Assumes Stationarity
The analysis assumes stationarity of the noise process, which may not hold in practice, potentially affecting the results' applicability.
Expert Commentary
The article provides a comprehensive analysis of the learning dynamics of two-layer linear networks with label noise SGD. The identification of a two-phase learning behavior and the role of label noise in driving this transition are significant contributions to the field of deep learning.
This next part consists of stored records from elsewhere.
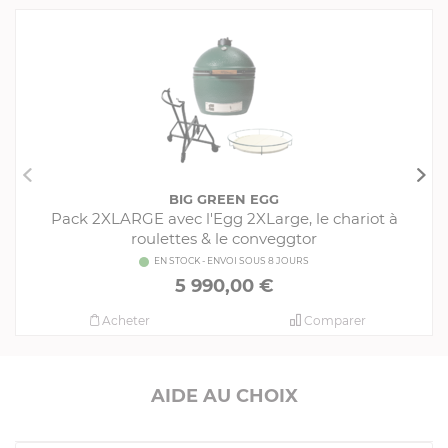
Pièces détachées
Produits conseillés
Livrés avec l'article
BIG GREEN EGG
Pack 2XLARGE avec l'Egg 2XLarge, le chariot à
roulettes & le conveggtor
EN STOCK - ENVOI SOUS 8 JOURS
5 990,00 €
Acheter
Comparer
AIDE AU CHOIX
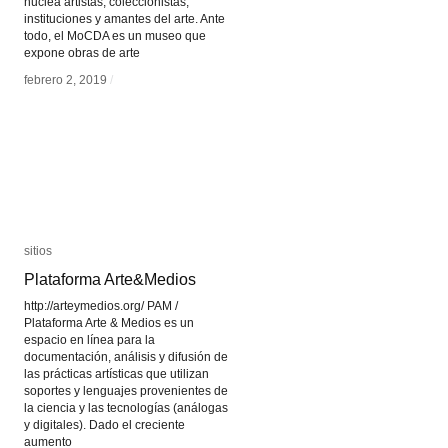
nuclea artistas, coleccionistas,
instituciones y amantes del arte. Ante
todo, el MoCDA es un museo que
expone obras de arte
febrero 2, 2019
febrero 2, 2019
/
/
sitios
sitios
Plataforma Arte&Medios
Plataforma Arte&Medios
http://arteymedios.org/ PAM /
Plataforma Arte & Medios es un
espacio en línea para la
documentación, análisis y difusión de
las prácticas artísticas que utilizan
soportes y lenguajes provenientes de
la ciencia y las tecnologías (análogas
y digitales). Dado el creciente
aumento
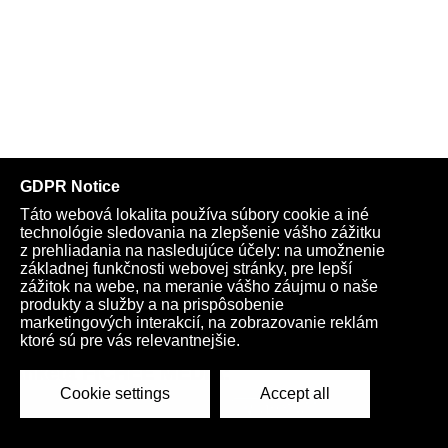
Anketa FICHEE MEDIA:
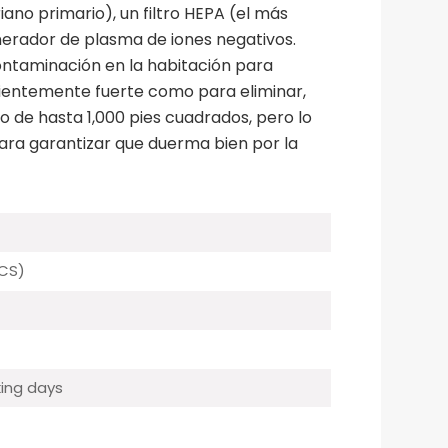
riano primario), un filtro HEPA (el más
nerador de plasma de iones negativos.
ontaminación en la habitación para
uficientemente fuerte como para eliminar,
o de hasta 1,000 pies cuadrados, pero lo
ara garantizar que duerma bien por la
CS)
ing days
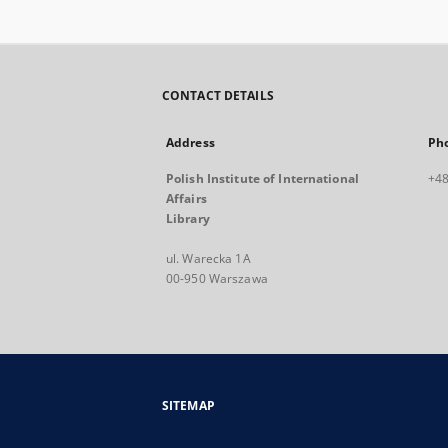
CONTACT DETAILS
Address
Ph
Polish Institute of International
+48
Affairs
Library
ul. Warecka 1A
00-950 Warszawa
SITEMAP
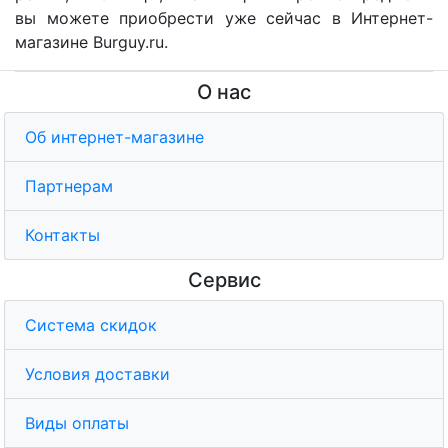
вы можете приобрести уже сейчас в Интернет-
магазине Burguy.ru.
О нас
Об интернет-магазине
Партнерам
Контакты
Сервис
Система скидок
Условия доставки
Виды оплаты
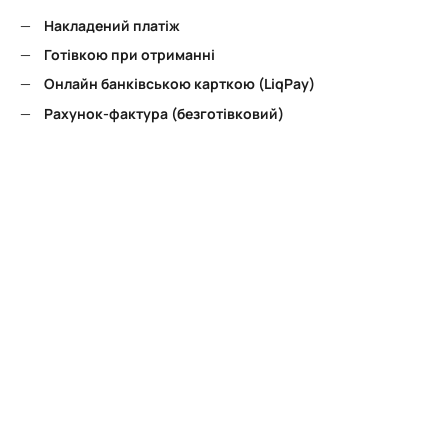
Накладений платіж
Готівкою при отриманні
Онлайн банківською карткою (LiqPay)
Рахунок-фактура (безготівковий)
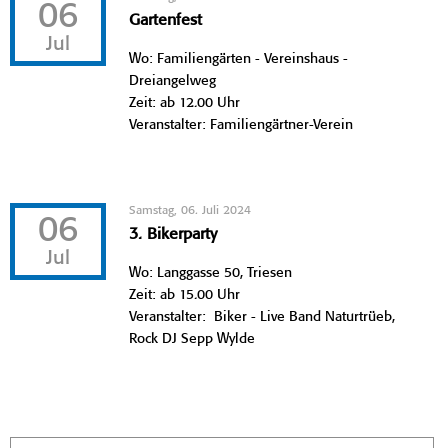
06
Gartenfest
Jul
Wo: Familiengärten - Vereinshaus -
Dreiangelweg
Zeit: ab 12.00 Uhr
Veranstalter: Familiengärtner-Verein
Samstag, 06. Juli 2024
06
3. Bikerparty
Jul
Wo: Langgasse 50, Triesen
Zeit: ab 15.00 Uhr
Veranstalter: Biker - Live Band Naturtrüeb,
Rock DJ Sepp Wylde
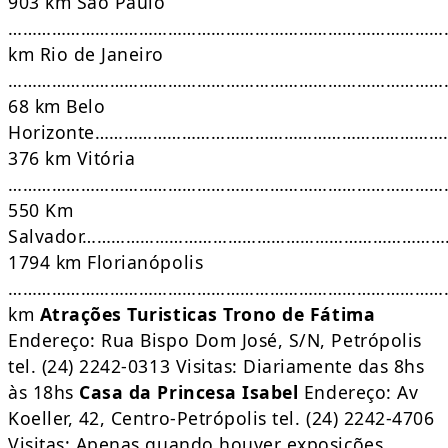
903 km São Paulo
…………………………………………………………………………………
km Rio de Janeiro
………………………………………………………………………………
68 km Belo
Horizonte………………………………………………………………
376 km Vitória
………………………………………………………………………………
550 Km
Salvador………………………………………………………………
1794 km Florianópolis
…………………………………………………………………………………
km
Atrações Turisticas
Trono de Fátima
Endereço: Rua Bispo Dom José, S/N, Petrópolis
tel. (24) 2242-0313 Visitas: Diariamente das 8hs
às 18hs
Casa da Princesa Isabel
Endereço: Av
Koeller, 42, Centro-Petrópolis tel. (24) 2242-4706
Visitas: Apenas quando houver exposições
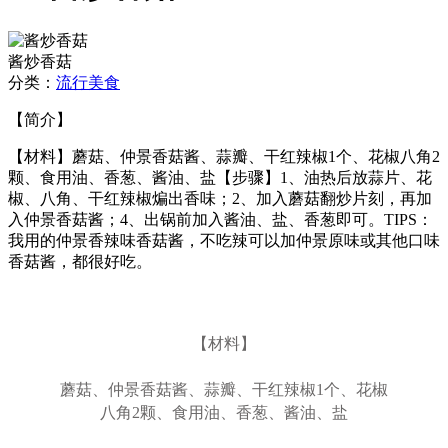
酱炒香菇
分类：
流行美食
【简介】
【材料】蘑菇、仲景香菇酱、蒜瓣、干红辣椒1个、花椒八角2
颗、食用油、香葱、酱油、盐【步骤】1、油热后放蒜片、花
椒、八角、干红辣椒煸出香味；2、加入蘑菇翻炒片刻，再加
入仲景香菇酱；4、出锅前加入酱油、盐、香葱即可。TIPS：
我用的仲景香辣味香菇酱，不吃辣可以加仲景原味或其他口味
香菇酱，都很好吃。
【材料】
蘑菇、仲景香菇酱、蒜瓣、干红辣椒1个、花椒
八角2颗、食用油、香葱、酱油、盐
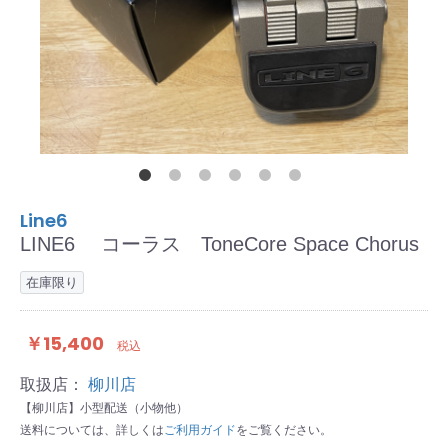
Line6
LINE6 コーラス ToneCore Space Chorus
在庫限り
￥15,400
税込
取扱店：
柳川店
【柳川店】小型配送（小物他）
送料については、詳しくは
ご利用ガイド
をご覧ください。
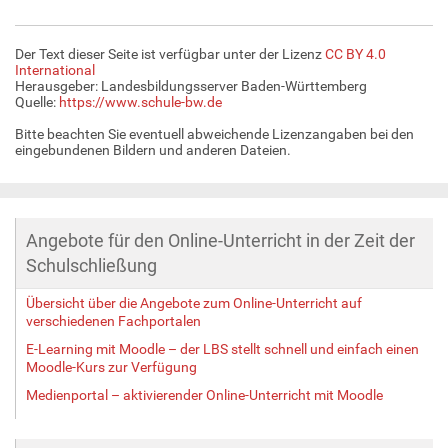
Der Text dieser Seite ist verfügbar unter der Lizenz
CC BY 4.0
International
Herausgeber: Landesbildungsserver Baden-Württemberg
Quelle:
https://www.schule-bw.de
Bitte beachten Sie eventuell abweichende Lizenzangaben bei den
eingebundenen Bildern und anderen Dateien.
Angebote für den Online-Unterricht in der Zeit der
Schulschließung
Übersicht über die Angebote zum Online-Unterricht auf
verschiedenen Fachportalen
E-Learning mit Moodle – der LBS stellt schnell und einfach einen
Moodle-Kurs zur Verfügung
Medienportal – aktivierender Online-Unterricht mit Moodle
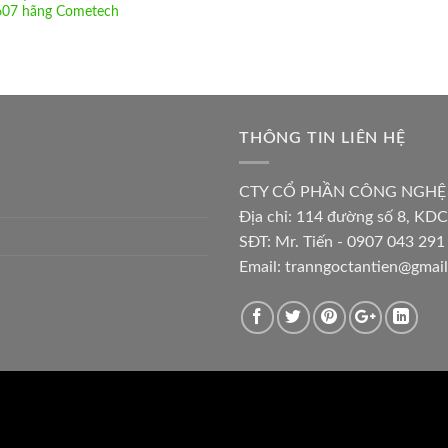
07 hãng Cometech
THÔNG TIN LIÊN HỆ
CTY CỔ PHẦN CÔNG NGHỆ
Địa chỉ:
114 đường số 8, KDC
SĐT: Mr. Tiến - 0907 043 291 
Email:
tranngoctantien@gmai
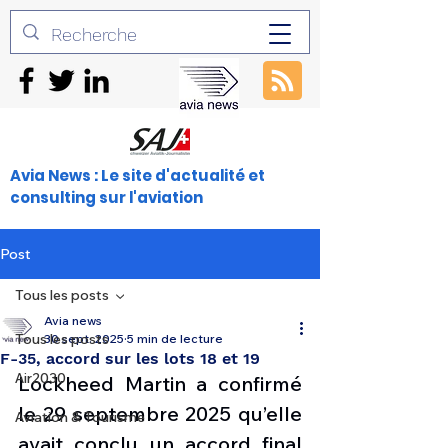
Avia News : Le site d'actualité et
consulting sur l'aviation
Post
Tous les posts
Avia news
Tous les posts
30 sept. 2025
5 min de lecture
F-35, accord sur les lots 18 et 19
Air2030
Lockheed Martin a confirmé 
le 29 septembre 2025 qu’elle 
Aviation & Tourisme
avait conclu un accord final 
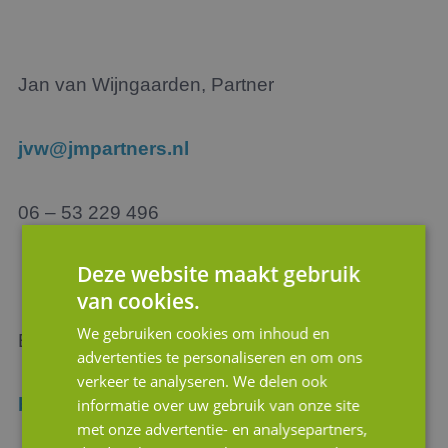
Jan van Wijngaarden, Partner
jvw@jmpartners.nl
06 – 53 229 496
Deze website maakt gebruik
van cookies.
We gebruiken cookies om inhoud en
Bart Koreman, Partner
advertenties te personaliseren en om ons
verkeer te analyseren. We delen ook
bk@jmpartners.nl
informatie over uw gebruik van onze site
met onze advertentie- en analysepartners,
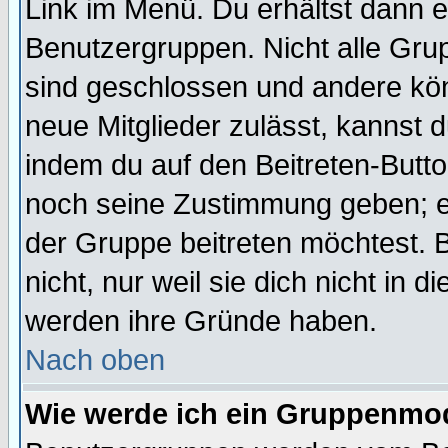
Link im Menü. Du erhältst dann e
Benutzergruppen. Nicht alle Gr
sind geschlossen und andere kön
neue Mitglieder zulässt, kannst d
indem du auf den Beitreten-Butt
noch seine Zustimmung geben; e
der Gruppe beitreten möchtest. 
nicht, nur weil sie dich nicht in
werden ihre Gründe haben.
Nach oben
Wie werde ich ein Gruppenmo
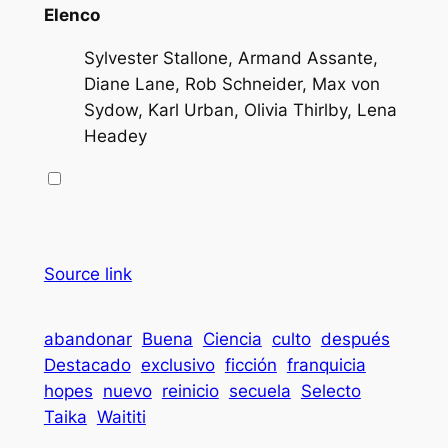
Elenco
Sylvester Stallone, Armand Assante,
Diane Lane, Rob Schneider, Max von
Sydow, Karl Urban, Olivia Thirlby, Lena
Headey
Source link
abandonar
Buena
Ciencia
culto
después
Destacado
exclusivo
ficción
franquicia
hopes
nuevo
reinicio
secuela
Selecto
Taika
Waititi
However, the study's limitations, such as its focus on linear networks and assumption of stationarity, should be considered when interpreting the results. The extension to Sharpness-Aware Minimization (SAM) is a notable aspect of the study, highlighting the broader implications of label noise for optimization algorithms. The findings of this study have the potential to inform the development of more effective training protocols for deep learning models, potentially leading to improved performance in real-world applications.
Recommendations
- ✓ Future studies should investigate the generalizability of the findings to more complex neural network architectures.
- ✓ The assumption of stationarity should be relaxed to better capture the non-stationary nature of real-world noise processes.